Some important things come up (e.g., the difficulty of finding affordable, accessible treatment), but they often don't get quite as much page space as they could use. Take finances: Erin is shocked to get the first bill for treatment ($1,000 for three days in the program. 12 hours total. 9 hours of therapy and 3 hours for dinner. I could not believe the outrageous price that had been placed on a treatment plan to help save lives (loc. 1131)), but after a few people explain to her that her health is the important thing and that she's more important to her parents (who are paying) than money, she accepts it and it pretty much doesn't come up again. She mentions later that It took a few months until I was stable enough to be discharged from the program (loc. 1522), which means somewhere in the vicinity of $24,000. This is far from unheard of for treatment programs (and it's true that your health is more important than money!), but the way the question of finances is brought up and then dropped leaves me wanting. Sort of related, Erin doesn't have an appointment with a dietician (who works through the treatment centre Erin's been at) until several weeks after Erin's discharge, and the delay is chalked up to the dietician's wait list. I guess it's possible that this would happen, but it's a little odd to me that the program would accept Erin at all if they didn't have the staff to see her—seeing a dietician should have been an ongoing thing throughout treatment, not something tacked on a ways after the fact. (Many treatment facilities have long wait lists, and some won't accept people as outpatients unless they agree to work with the facility's therapists and dieticians.)

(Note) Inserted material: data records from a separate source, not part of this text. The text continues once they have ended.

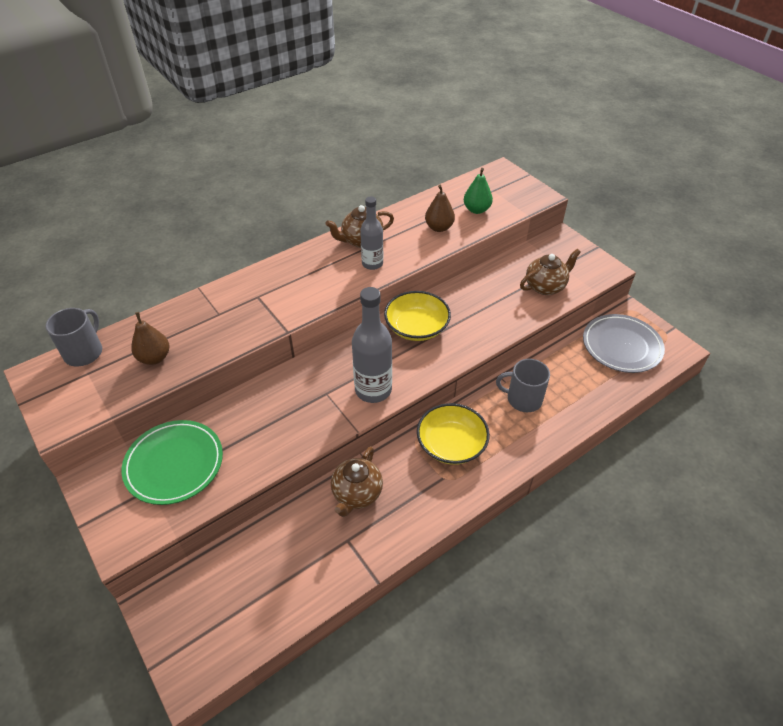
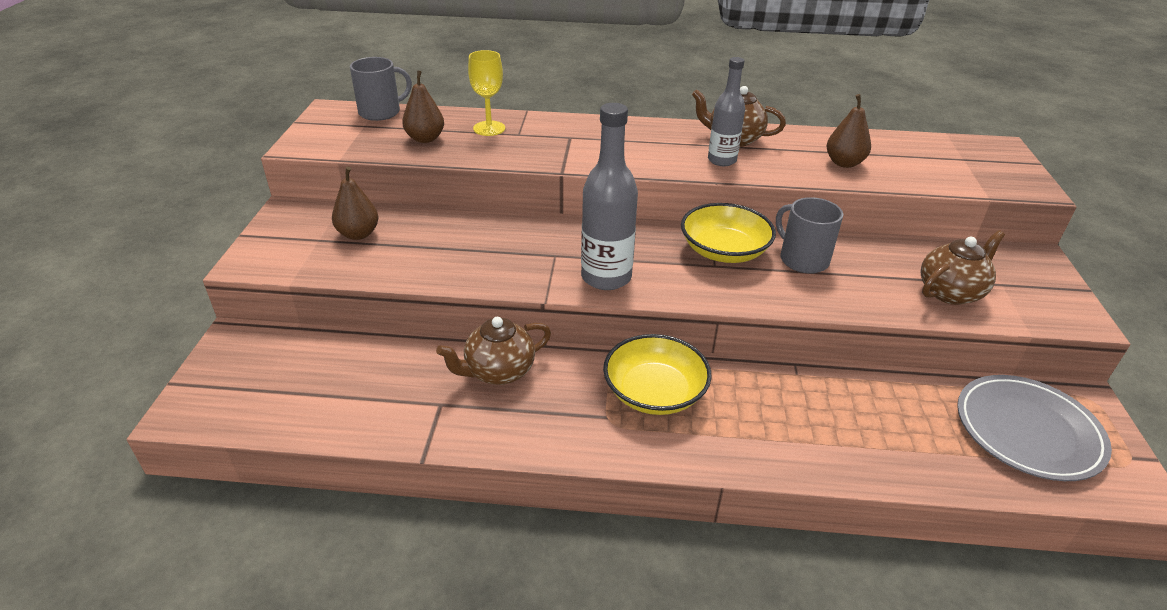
camera: 40 degrees right, 10 degrees down
green plate [122,420,223,505] -> brown pear [332,167,379,240]
green pear [464,168,493,214] -> none
grey mug [496,359,550,412] -> grey mug moved to [776,197,843,274]
brown teapot [520,249,581,295] -> brown teapot turned 45 degrees counterclockwise [921,230,1005,305]
none -> yellow goblet [468,50,505,136]

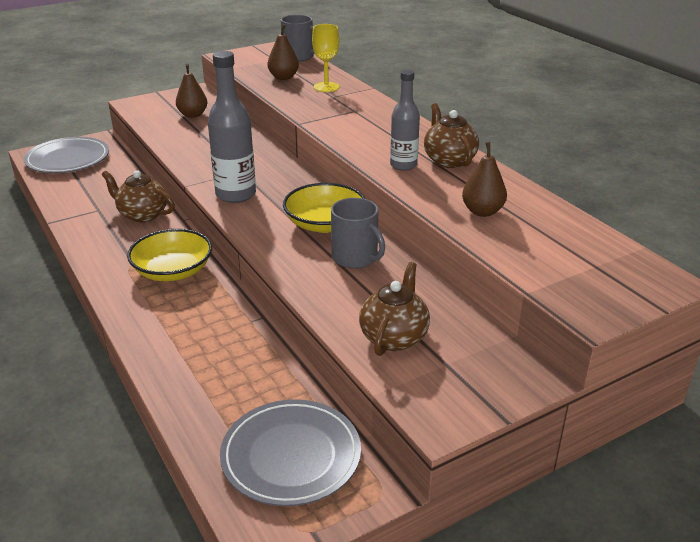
camera: 55 degrees right, 5 degrees down
grey mug [776,197,843,274] -> grey mug turned 120 degrees clockwise [331,198,385,269]
brown teapot [921,230,1005,305] -> brown teapot turned 90 degrees counterclockwise [359,262,430,356]
none -> grey plate [24,137,109,173]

Or: Communication with my parents was not the best and my mom often told me that talking to me was like walking on eggshells. I did not know how to express myself with words. She never knew how I would react to one of her questions, and so there were many times when she just avoided it altogether (loc. 1372). This rings very true (my mother said much the same thing), but it doesn't show me what things, for Erin, triggered these moments, or what those conversations looked like for her, or how her relationship with her parents did or didn't change.
So...lots of points for effort, cos it's way too rare that books try to tackle many of the things that Restricted does, but unfortunately too many things fall by the wayside in the process.